The great divide over fair pay agreements
Business groups, unions, political parties clash over employment law
Unions and business groups are vehemently at odds over the Government’s major overhaul of New Zealand’s employment laws, specifically around fair pay agreements.
Business groups such as BusinessNZ and the EMA say fair pay agreements — as proposed by the Government — should have no place in the modern workplace. But the Council of Trade Unions (CTU) and the Public Service Association (PSA) say it means low-paid workers can look forward to improved working lives.
The issue, perhaps not unexpectedly, has also been a political hot potato. National said it shows Labour is still stuck in the 1970s while Act said the moves were undemocratic and would be a “wrecking ball” to the economy.
But Workplace Relations Minister Michael Wood said fair pay agreements would improve wages and conditions for employees, and encourage businesses to invest in training.
He announced the moves yesterday, with the aim of standardising and improving terms and conditions across industries or occupations.
It represents a step towards collective bargaining, which was largely swept aside with the passing of the Employment Contracts Act in 1991.
The announcement would put a floor on wages by letting unions negotiate at a wider, industry-wide, level.
If 10 per cent of a workforce, or 1000 workers, agree to it then a new fair pay agreement could be enacted.
The scheme will come into force next year.
But BusinessNZ chief executive Kirk Hope said employers were not interested in compulsory nationwide pay agreements, irrespective of funding offered.
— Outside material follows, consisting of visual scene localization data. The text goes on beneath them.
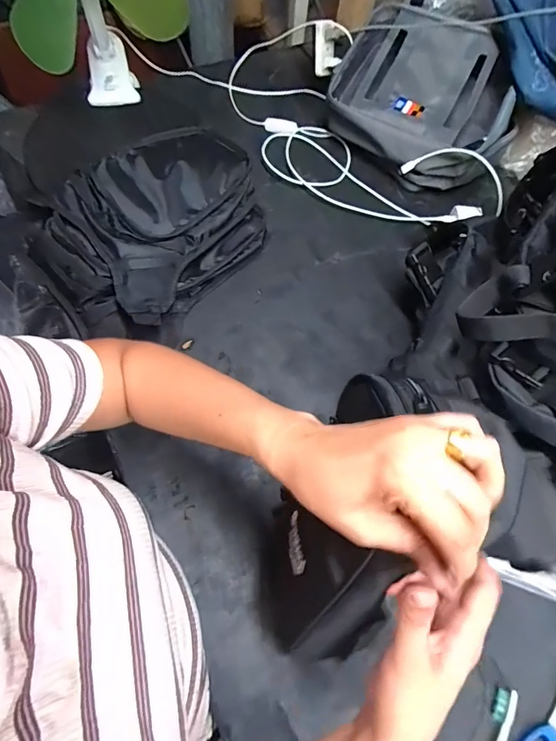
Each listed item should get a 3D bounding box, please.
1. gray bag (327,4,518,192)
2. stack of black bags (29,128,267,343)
[{"bbox_3d":[0.238,-0.448,0.697,0.292,0.143,0.206,40,69,15],"label":"gray bag"},{"bbox_3d":[-0.164,-0.206,0.592,0.333,0.095,0.245,-39,73,-19],"label":"stack of black bags"}]

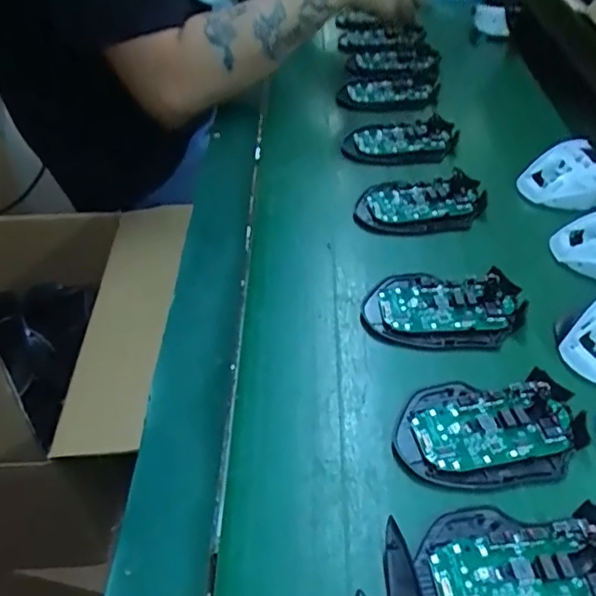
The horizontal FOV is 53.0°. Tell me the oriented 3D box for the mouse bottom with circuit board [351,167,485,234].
[{"bbox_3d":[0.108,-0.083,0.520,0.114,0.014,0.065,-7,46,-8],"label":"mouse bottom with circuit board"}]

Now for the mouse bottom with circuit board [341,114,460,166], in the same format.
[{"bbox_3d":[0.103,-0.153,0.591,0.115,0.014,0.066,-7,46,-8],"label":"mouse bottom with circuit board"}]

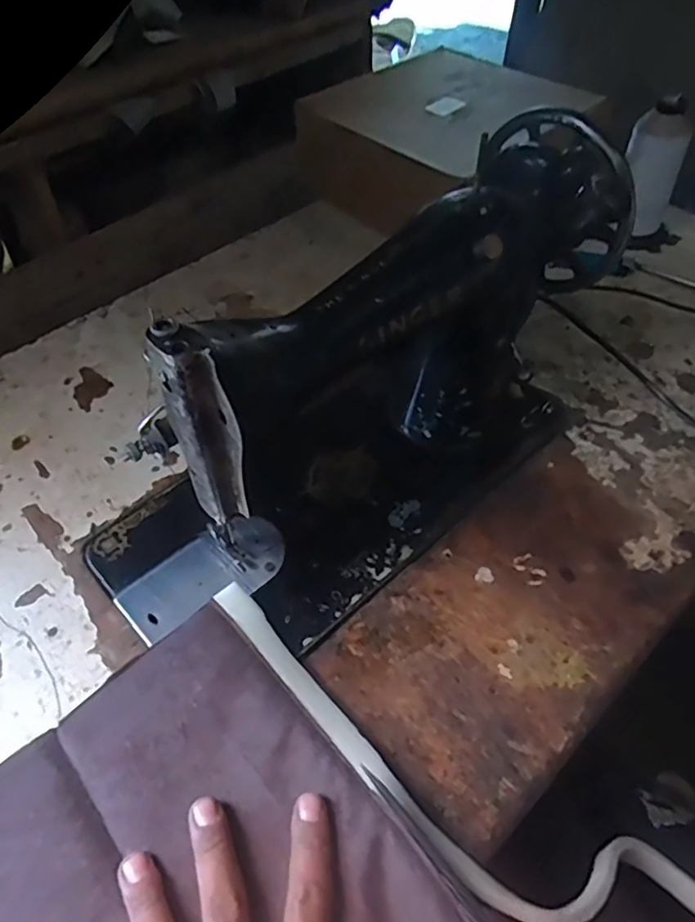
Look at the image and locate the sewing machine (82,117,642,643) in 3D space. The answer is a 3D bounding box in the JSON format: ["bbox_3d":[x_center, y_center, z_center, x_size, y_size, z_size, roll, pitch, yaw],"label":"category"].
[{"bbox_3d":[0.014,-0.056,0.423,0.409,0.190,0.168,-34,57,-24],"label":"sewing machine"}]

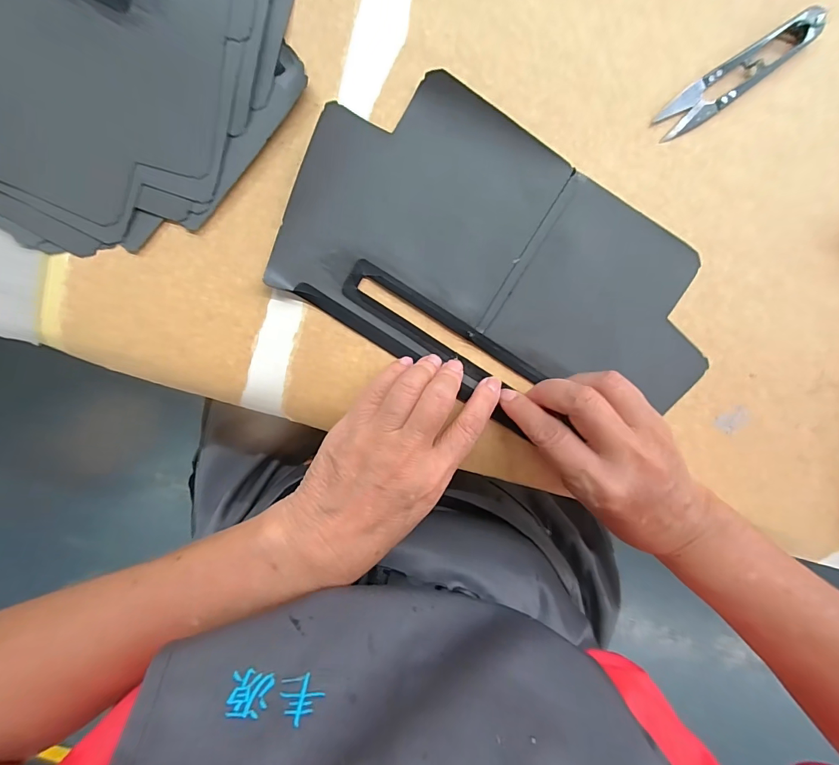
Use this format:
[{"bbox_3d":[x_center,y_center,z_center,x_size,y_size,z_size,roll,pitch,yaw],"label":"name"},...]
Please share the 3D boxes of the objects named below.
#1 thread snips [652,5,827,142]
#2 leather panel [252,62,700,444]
[{"bbox_3d":[0.194,-0.187,0.245,0.099,0.010,0.021,-33,98,5],"label":"thread snips"},{"bbox_3d":[0.055,-0.069,0.266,0.280,0.013,0.160,31,98,-4],"label":"leather panel"}]

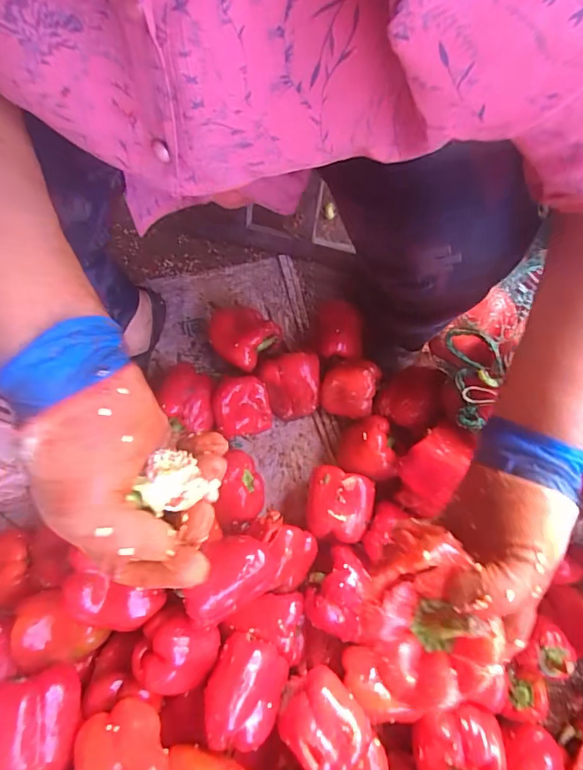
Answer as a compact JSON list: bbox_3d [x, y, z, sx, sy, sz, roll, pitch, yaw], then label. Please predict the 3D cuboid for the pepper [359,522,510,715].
[{"bbox_3d":[0.088,0.154,0.321,0.078,0.060,0.110,-8,73,-1],"label":"pepper"}]

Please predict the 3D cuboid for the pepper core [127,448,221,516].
[{"bbox_3d":[-0.066,0.058,0.271,0.040,0.023,0.035,24,75,9],"label":"pepper core"}]

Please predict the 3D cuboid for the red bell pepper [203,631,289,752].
[{"bbox_3d":[-0.061,0.351,0.534,0.080,0.072,0.103,40,45,-13],"label":"red bell pepper"}]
“They would take away business’ right to a say over wage-setting and would lead to labour disputes and strikes.”
He added they were contrary to international law, which said collective agreements should always be negotiated voluntarily. “Business cannot support the plan to implement them.”
The Canterbury Chamber of Commerce said fair pay agreements had no place in New Zealand’s modern workplace.
“Fair pay deals would force payment of higher wages within sectors which could force some newer, smaller firms out of business, reducing competition, productivity and growth,” chamber chief executive Leeann Watson said.
“It would also destroy contracting, as it would cover all contractors in a sector.”
National is similarly sceptical: “Labour’s so-called fair pay agreements may be celebrated by unions who are struggling for survival, but they will not improve things for individual workers.”
The party’s workplace relations spokesman, Scott Simpson, said the new rules would see 90 per cent of a workforce at the mercy of the other 10 per cent. Entire industries would be bound by agreements whether they participated in the FPA bargaining process or not, Simpson said.
But CTU President Richard Wagstaff said the newly minted agreement would lift the wages of some of our lowest paid.
“The introduction of fair pay agreements signals the biggest change to workplace laws in several decades.
“This is what working people in union have been campaigning for; a more balanced employment relationship between working people and employers — putting people back at the centre of employment.”